Avoiding Civilizational Suicide
I suspect that a major reason why American, rather than European, populists are repeating fascism’s mistakes is that America never actually experienced fascism: whether as a homegrown regime or an occupying force. The most lasting devastation that Nazism wrought was on Europe itself. Hitler left the continent physically ruined, demographically shattered, and morally discredited. In short order, the Europeans lost their empires and became subservient to America and the Soviets. There are plenty of territorial claims that European countries could make against each other, but most (Russia excepted) have the good sense and historical memory to refrain. And while the Trump administration uses Nazi-coded memes on social media, France’s National Rally engaged in a dédiabolisation campaign to rid itself of fascist sympathizers. As Ed West writes: “The European Right are not interested in national greatness; they don’t want territorial gains; they don’t want the world to bend to them; they want good relations with their neighbours. They just don’t want their countries to be overrun by foreigners, and in particular violently hostile foreigners.” I’m making Nazi comparisons not to engage in name-calling, but because there’s still time for the American right to learn from fascism’s calamities. Ultimately, Hitler and Mussolini didn’t make Germany and Italy great again. They left their countries, and Europe as a whole, mortally weakened instead. But it’s not too late for MAGA to choose national unity over Groyperism, and to lead Western civilization instead of wrecking it from within.
Mussolini’s Loomer equivalent was Margherita Sarfatti, his Jewish mistress and confidant.
Among fascist movements outside Germany, Romania’s Iron Guard most closely rivaled Nazism in its fanatical antisemitism.
Stanley G. Payne, A History of Fascism, 1914–1945 (1995), p. 232.
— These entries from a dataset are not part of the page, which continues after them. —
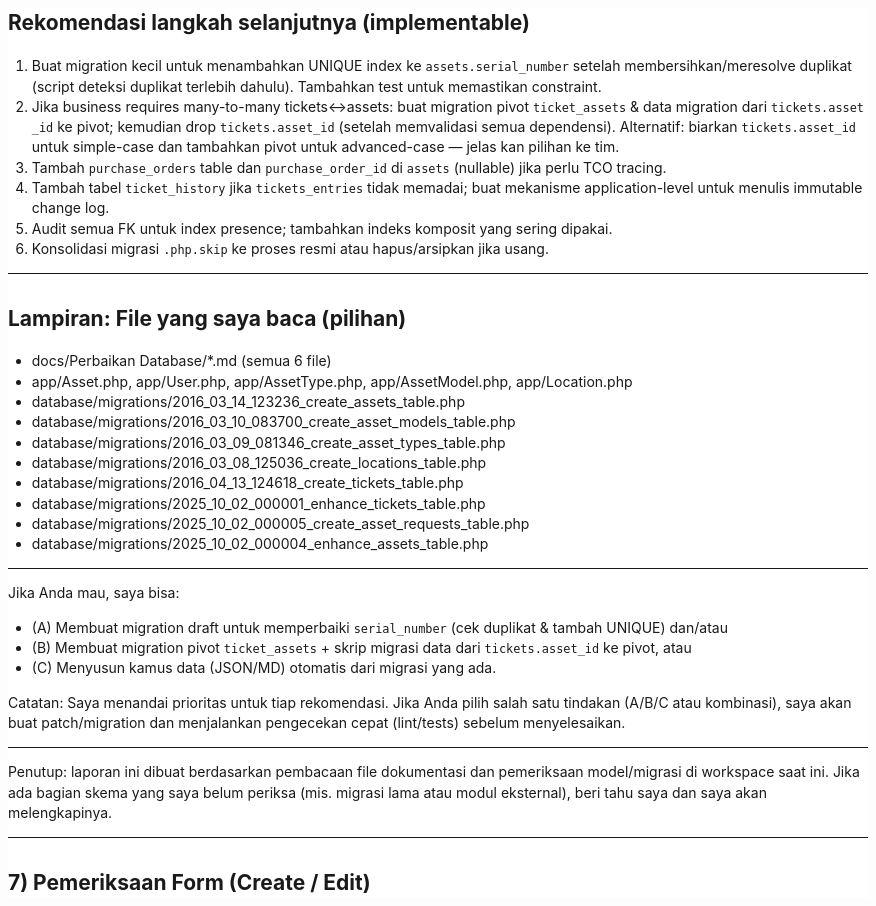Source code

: 
## Rekomendasi langkah selanjutnya (implementable)
1. Buat migration kecil untuk menambahkan UNIQUE index ke `assets.serial_number` setelah membersihkan/meresolve duplikat (script deteksi duplikat terlebih dahulu). Tambahkan test untuk memastikan constraint.
2. Jika business requires many-to-many tickets<->assets: buat migration pivot `ticket_assets` & data migration dari `tickets.asset_id` ke pivot; kemudian drop `tickets.asset_id` (setelah memvalidasi semua dependensi). Alternatif: biarkan `tickets.asset_id` untuk simple-case dan tambahkan pivot untuk advanced-case — jelas kan pilihan ke tim.
3. Tambah `purchase_orders` table dan `purchase_order_id` di `assets` (nullable) jika perlu TCO tracing.
4. Tambah tabel `ticket_history` jika `tickets_entries` tidak memadai; buat mekanisme application-level untuk menulis immutable change log.
5. Audit semua FK untuk index presence; tambahkan indeks komposit yang sering dipakai.
6. Konsolidasi migrasi `.php.skip` ke proses resmi atau hapus/arsipkan jika usang.

---

## Lampiran: File yang saya baca (pilihan)
- docs/Perbaikan Database/*.md (semua 6 file)
- app/Asset.php, app/User.php, app/AssetType.php, app/AssetModel.php, app/Location.php
- database/migrations/2016_03_14_123236_create_assets_table.php
- database/migrations/2016_03_10_083700_create_asset_models_table.php
- database/migrations/2016_03_09_081346_create_asset_types_table.php
- database/migrations/2016_03_08_125036_create_locations_table.php
- database/migrations/2016_04_13_124618_create_tickets_table.php
- database/migrations/2025_10_02_000001_enhance_tickets_table.php
- database/migrations/2025_10_02_000005_create_asset_requests_table.php
- database/migrations/2025_10_02_000004_enhance_assets_table.php

---

Jika Anda mau, saya bisa:
- (A) Membuat migration draft untuk memperbaiki `serial_number` (cek duplikat & tambah UNIQUE) dan/atau
- (B) Membuat migration pivot `ticket_assets` + skrip migrasi data dari `tickets.asset_id` ke pivot, atau
- (C) Menyusun kamus data (JSON/MD) otomatis dari migrasi yang ada.

Catatan: Saya menandai prioritas untuk tiap rekomendasi. Jika Anda pilih salah satu tindakan (A/B/C atau kombinasi), saya akan buat patch/migration dan menjalankan pengecekan cepat (lint/tests) sebelum menyelesaikan.

---

Penutup: laporan ini dibuat berdasarkan pembacaan file dokumentasi dan pemeriksaan model/migrasi di workspace saat ini. Jika ada bagian skema yang saya belum periksa (mis. migrasi lama atau modul eksternal), beri tahu saya dan saya akan melengkapinya.


---

## 7) Pemeriksaan Form (Create / Edit)
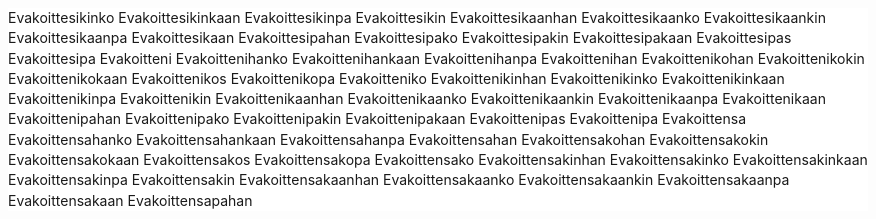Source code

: Evakoittesikinko
Evakoittesikinkaan
Evakoittesikinpa
Evakoittesikin
Evakoittesikaanhan
Evakoittesikaanko
Evakoittesikaankin
Evakoittesikaanpa
Evakoittesikaan
Evakoittesipahan
Evakoittesipako
Evakoittesipakin
Evakoittesipakaan
Evakoittesipas
Evakoittesipa
Evakoitteni
Evakoittenihanko
Evakoittenihankaan
Evakoittenihanpa
Evakoittenihan
Evakoittenikohan
Evakoittenikokin
Evakoittenikokaan
Evakoittenikos
Evakoittenikopa
Evakoitteniko
Evakoittenikinhan
Evakoittenikinko
Evakoittenikinkaan
Evakoittenikinpa
Evakoittenikin
Evakoittenikaanhan
Evakoittenikaanko
Evakoittenikaankin
Evakoittenikaanpa
Evakoittenikaan
Evakoittenipahan
Evakoittenipako
Evakoittenipakin
Evakoittenipakaan
Evakoittenipas
Evakoittenipa
Evakoittensa
Evakoittensahanko
Evakoittensahankaan
Evakoittensahanpa
Evakoittensahan
Evakoittensakohan
Evakoittensakokin
Evakoittensakokaan
Evakoittensakos
Evakoittensakopa
Evakoittensako
Evakoittensakinhan
Evakoittensakinko
Evakoittensakinkaan
Evakoittensakinpa
Evakoittensakin
Evakoittensakaanhan
Evakoittensakaanko
Evakoittensakaankin
Evakoittensakaanpa
Evakoittensakaan
Evakoittensapahan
Consider how Vermont, the state with the highest percentage of white people (many of whom are Heritage Americans), is solidly Democratic.


“The most lasting devastation that Nazism wrought was on Europe itself.” I’d say the damage on Jewish world population and collective psyche is more lasting.
This is a brillant analysis of how populism can fall into the same traps as fascism. The point about declaring war on teh world resonates with me because I've seen in my own community how divisive rhetoric can quickly alienate potential allies. But I wonder if comparing modern populists to Hitler is maybe too extreme, considering the massive differences in context and outcomes?